If you do not already have hardware, here are some considerations:

Top-of-the-line commodity motherboards can handle up to 4 GPUs. You should pay attention to PCI Lanes in the motherboard and CPU specifications. Usually GPUs can take up to 16 PCI Lanes, and work fastest for data transfer when using all 16 lanes. To use 4 GPUs in one machine, your motherboard should support at least 64 PCI Lanes, and CPUs should have at least 64 Lanes available. M.2 SSDs can use PCI lanes as well, so it can be better to have a little more than 64 Lanes if possible. The motherboard and CPU specs usually detail the PCI lanes.

We used NVIDIA GPU cards in our cluster, but many AMD cards should now work with Python deep learning libraries now.

Power supply wattage is also important to consider, as GPUs can take a lot of Watts at peak power.

You only need one computer, but to have more than 4 GPUs you will need at least 2 computers. This guide assumes you are using more than one computer in your cluster.

Installing operating systems

Once you have hardware up and running, you need to install an OS. From my research I've found Ubuntu is the top Linux distribution as of 2019 (both for commodity hardware and servers), and is recommended. Currently the latest long-term stability version is Ubuntu 18.04.3, which is what was used here. LTS are usually better because they are more stable over time. Other Linux distributions may differ in some of the commands.

I recommend creating a bootable USB stick and installing Ubuntu from that. Often with NVIDIA, the installation freezes upon loading and this fix must be implemented. Once the boot menu appears, choose Ubuntu or Install Ubuntu, then press 'e', then add apci=off directly after quiet splash (leaving a space between splish and apci). Then press F10 and it should boot.

I recommend using LVM when installing (there is a checkbox for it with Ubuntu installation), so that you can add and extend storage HDDs if needed.

Note: Along the way I used the package manager to update/upgade software many times (sudo apt-get update and sudo apt-get upgrade) followed by reboots. If something is not working, this can be a first step to try to debug it.

Synchronizing GID/UIDs

It's recommend to sync the GIDs and UIDs across machines. This can be done with something like LDAP (install instructions here and here). In my experience, for basic cluster management where all users can read and write to the folders where job files exist, the only GIDs and UIDs that need to be synced are the slurm and munge users. Other users can be created and run SLURM jobs without having usernames on the other machines in the cluster.

However, if you want to isolate access to users' home folders (best practice I'd say), then you must synchronize users across the cluster. The easiest way I've found to synchronize UIDs and GIDs across an Ubuntu cluster is FreeIPA. Here are installation instructions:

It is important that you set the hostname to a FQDN, otherwise kerberos/FreeIPA won't work. If you accidentally set the hostname during the kerberos setup to the wrong thing, you can change it in /etc/krb5.conf. You could also completely purge kerberos like so. If you need to reconfigure the ipa configuration, you can do sudo ipa-server-install --uninstall then try installing again. I had to do the uninstall twice for it to work.

Synchronizing time

Free-IPA should take care of syncing time, so you shouldn't have to worry about this if you setup freeipa. You can see if times are synced with the date command on the various machines.

..............................

◆ **Task description**
Rewrite the passage of the GPU cluster guide that opens with the words containing "We used NVIDIA" and closes with "of the commands.", changing "long-term stability" to "long-term support". The entries after this point come from a separate source.

..............................

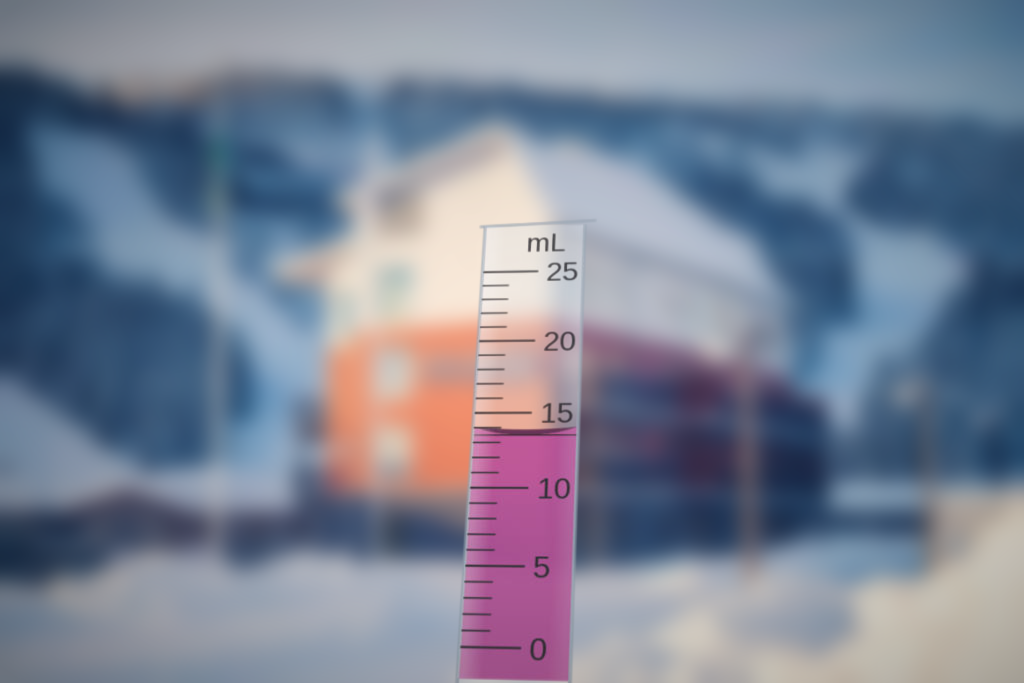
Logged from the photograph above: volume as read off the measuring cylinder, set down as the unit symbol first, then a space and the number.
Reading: mL 13.5
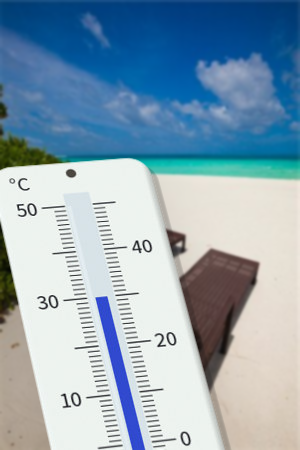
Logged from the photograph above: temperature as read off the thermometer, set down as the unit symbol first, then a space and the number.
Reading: °C 30
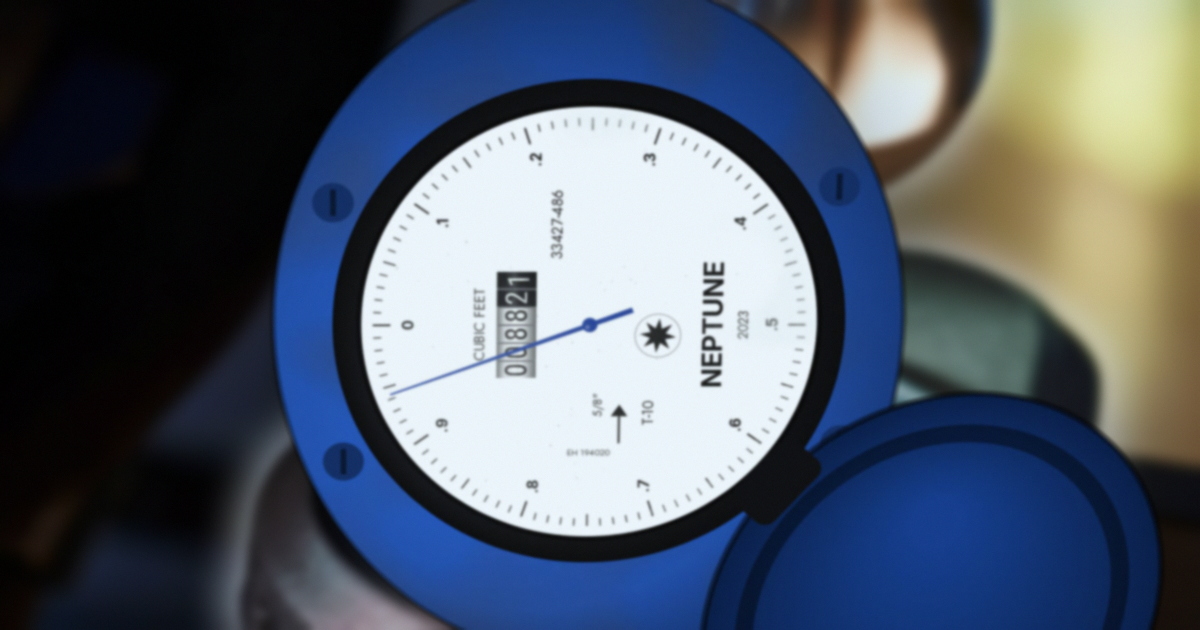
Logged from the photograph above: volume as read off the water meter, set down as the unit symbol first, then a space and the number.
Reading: ft³ 8820.94
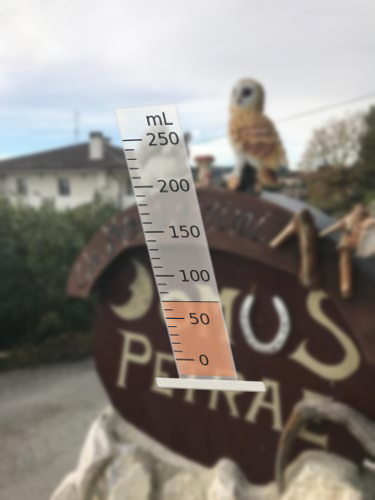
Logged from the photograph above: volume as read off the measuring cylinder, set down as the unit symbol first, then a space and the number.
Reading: mL 70
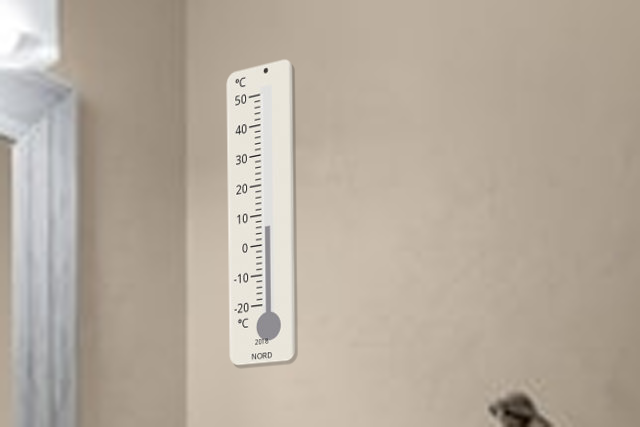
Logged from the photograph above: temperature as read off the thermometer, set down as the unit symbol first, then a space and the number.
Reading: °C 6
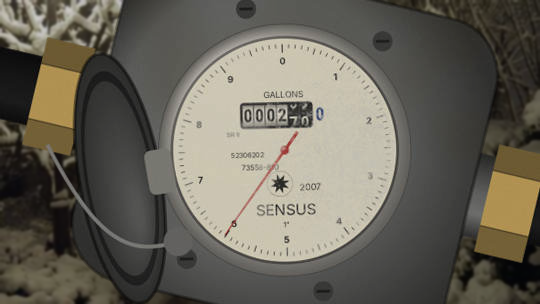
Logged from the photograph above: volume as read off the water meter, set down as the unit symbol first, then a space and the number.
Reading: gal 2696.0
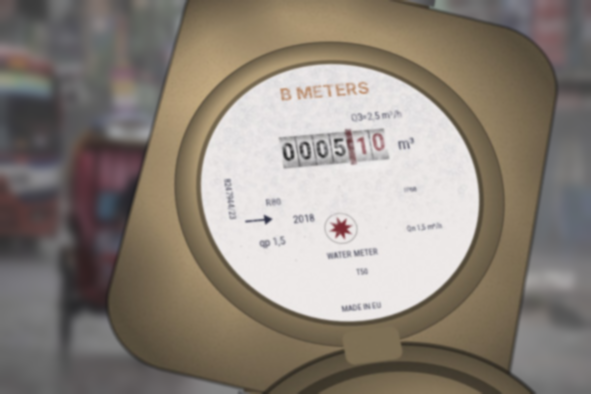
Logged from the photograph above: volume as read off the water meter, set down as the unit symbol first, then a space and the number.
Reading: m³ 5.10
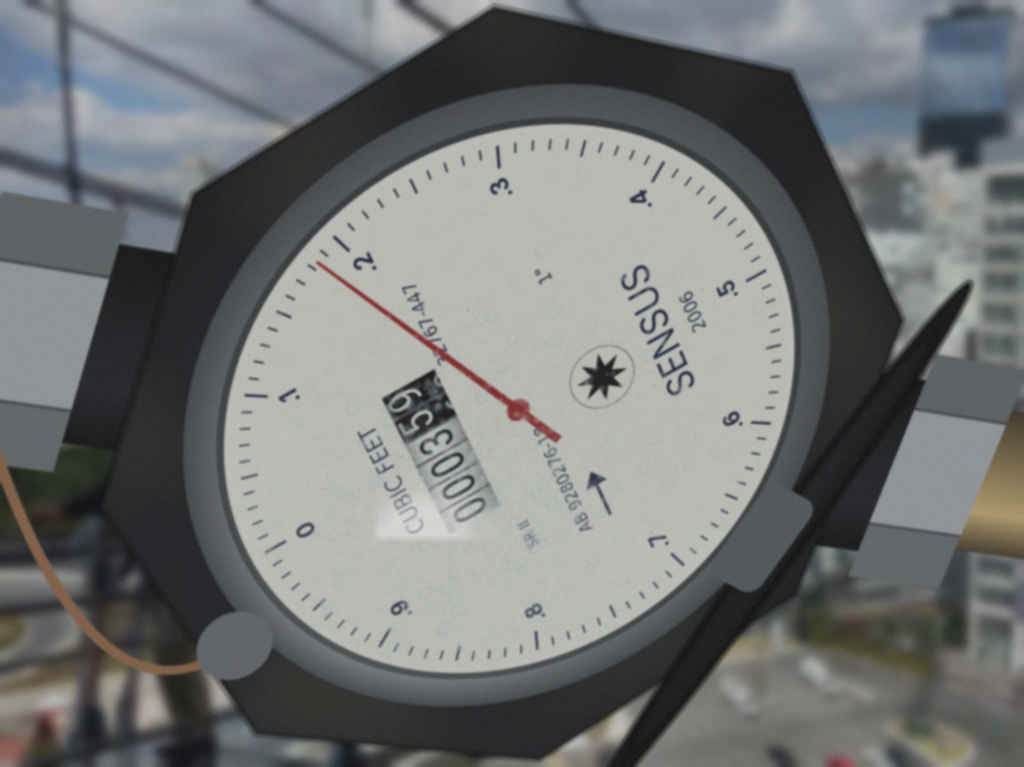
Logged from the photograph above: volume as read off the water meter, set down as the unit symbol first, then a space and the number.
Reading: ft³ 359.18
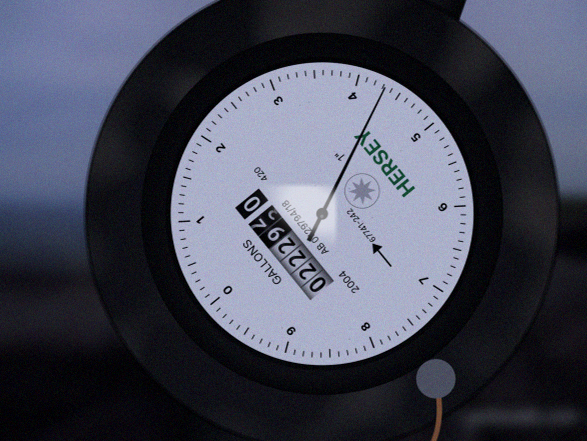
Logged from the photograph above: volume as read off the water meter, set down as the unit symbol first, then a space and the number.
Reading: gal 222924.3
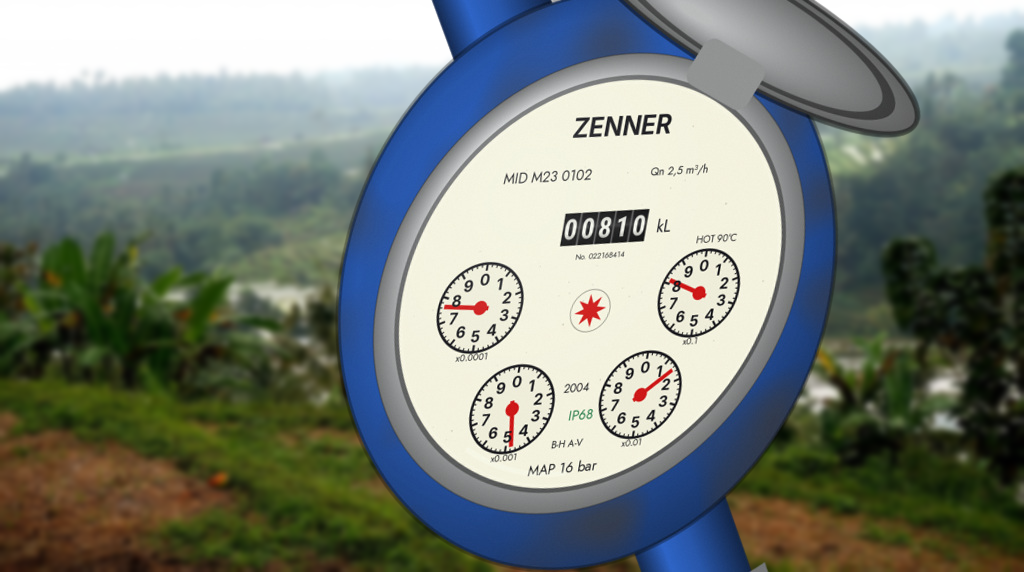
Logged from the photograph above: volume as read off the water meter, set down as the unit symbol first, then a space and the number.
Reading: kL 810.8147
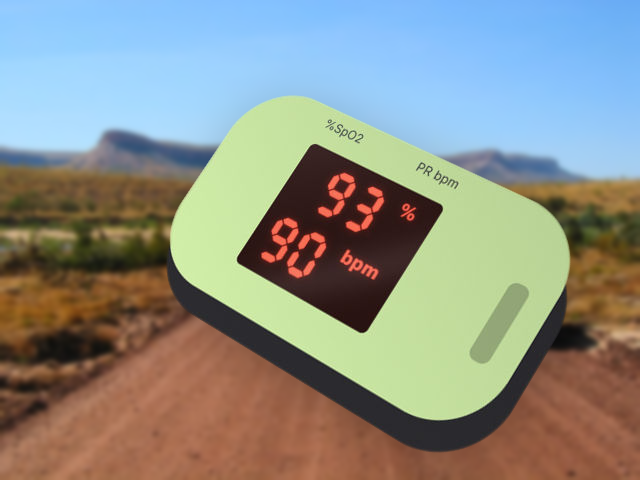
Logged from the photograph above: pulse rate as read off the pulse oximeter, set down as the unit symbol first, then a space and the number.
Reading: bpm 90
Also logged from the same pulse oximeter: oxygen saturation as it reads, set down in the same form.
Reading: % 93
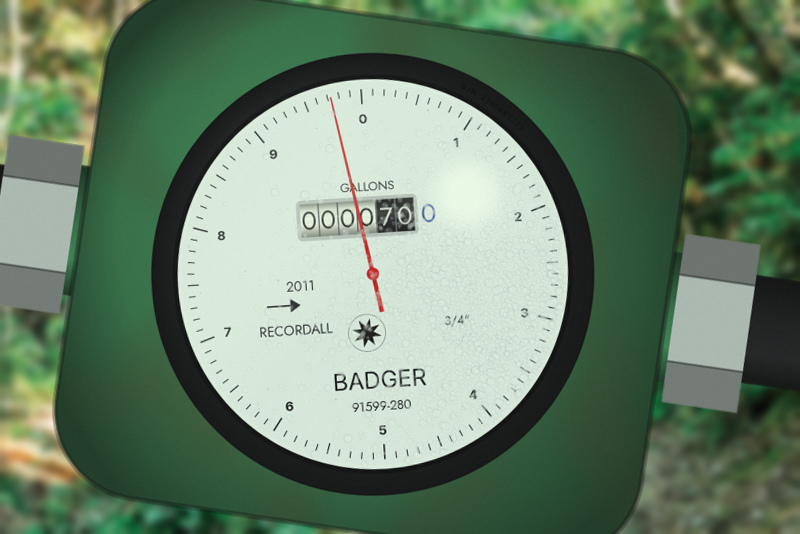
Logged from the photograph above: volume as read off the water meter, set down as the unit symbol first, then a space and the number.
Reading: gal 699.7
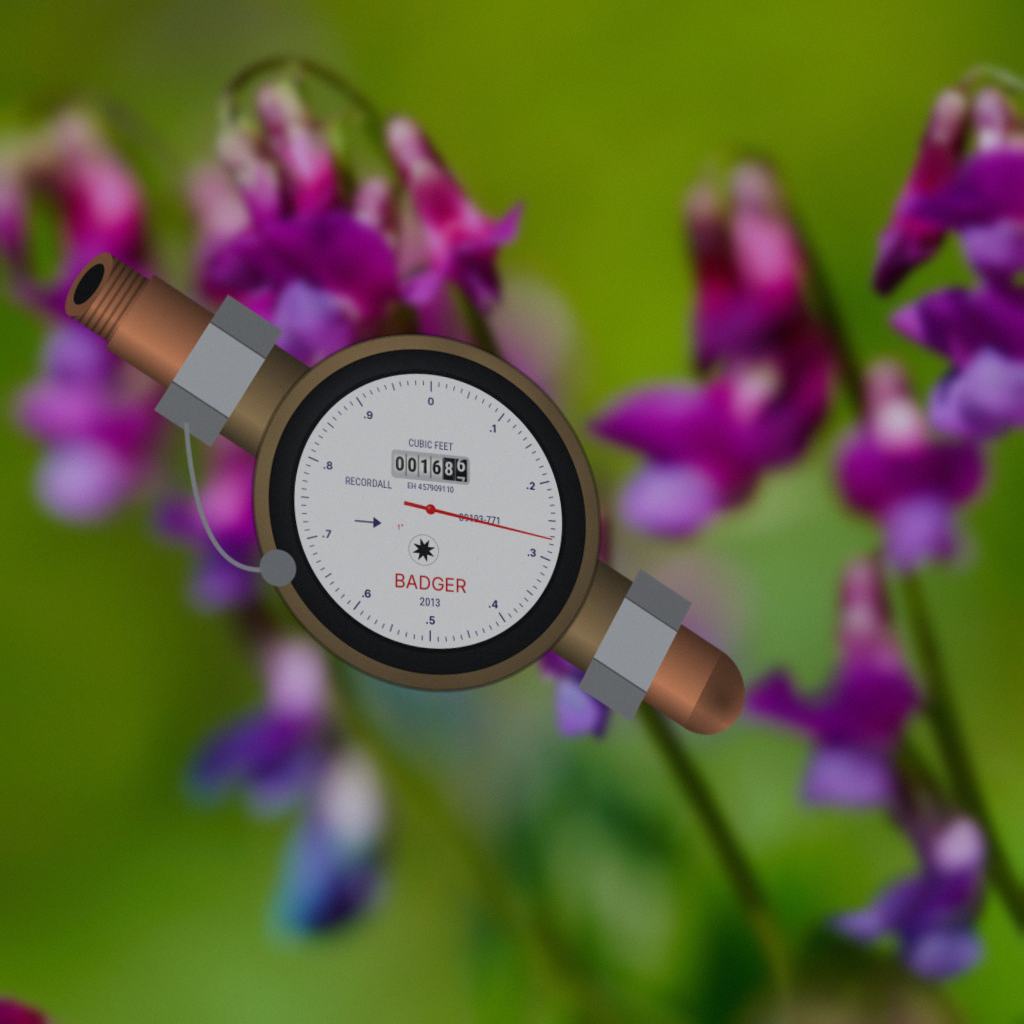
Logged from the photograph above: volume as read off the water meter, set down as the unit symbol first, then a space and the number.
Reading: ft³ 1686.27
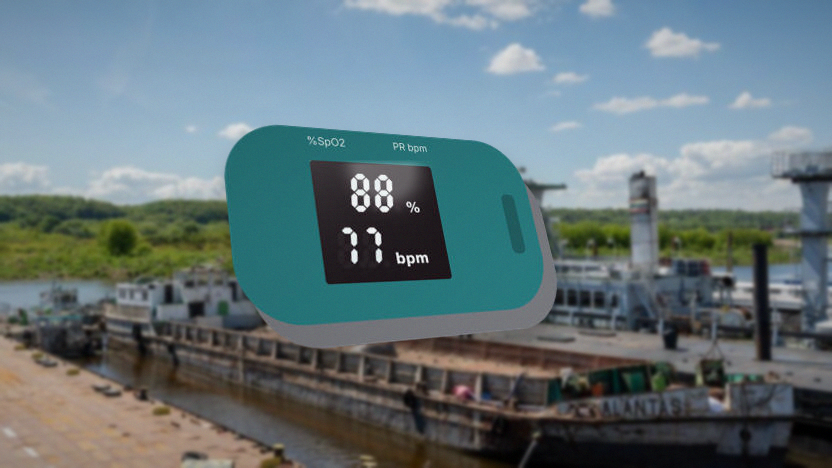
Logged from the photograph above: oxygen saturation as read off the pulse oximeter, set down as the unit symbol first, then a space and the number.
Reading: % 88
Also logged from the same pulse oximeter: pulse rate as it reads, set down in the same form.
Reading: bpm 77
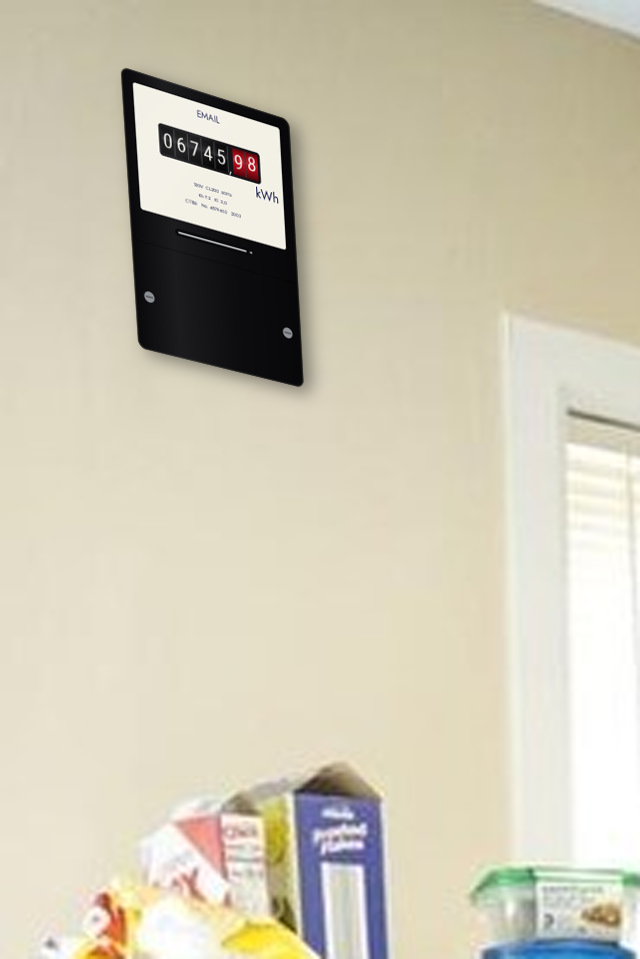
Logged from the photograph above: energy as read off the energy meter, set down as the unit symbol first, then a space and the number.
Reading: kWh 6745.98
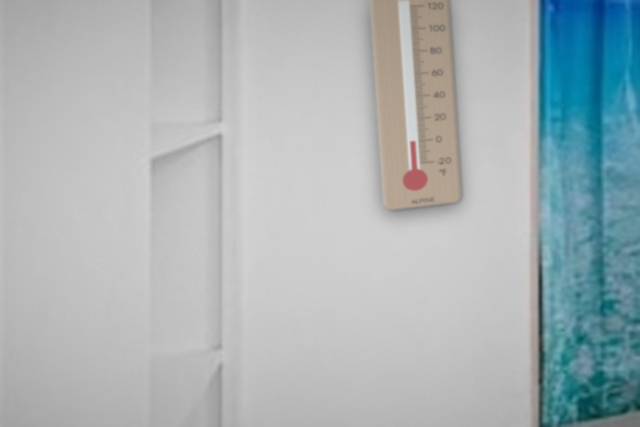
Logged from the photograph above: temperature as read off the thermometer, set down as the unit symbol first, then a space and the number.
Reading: °F 0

..............................

◆ **Response to this exercise**
We used NVIDIA GPU cards in our cluster, but many AMD cards should now work with Python deep learning libraries now.

Power supply wattage is also important to consider, as GPUs can take a lot of Watts at peak power.

You only need one computer, but to have more than 4 GPUs you will need at least 2 computers. This guide assumes you are using more than one computer in your cluster.

Installing operating systems

Once you have hardware up and running, you need to install an OS. From my research I've found Ubuntu is the top Linux distribution as of 2019 (both for commodity hardware and servers), and is recommended. Currently the latest long-term support version is Ubuntu 18.04.3, which is what was used here. LTS are usually better because they are more stable over time. Other Linux distributions may differ in some of the commands.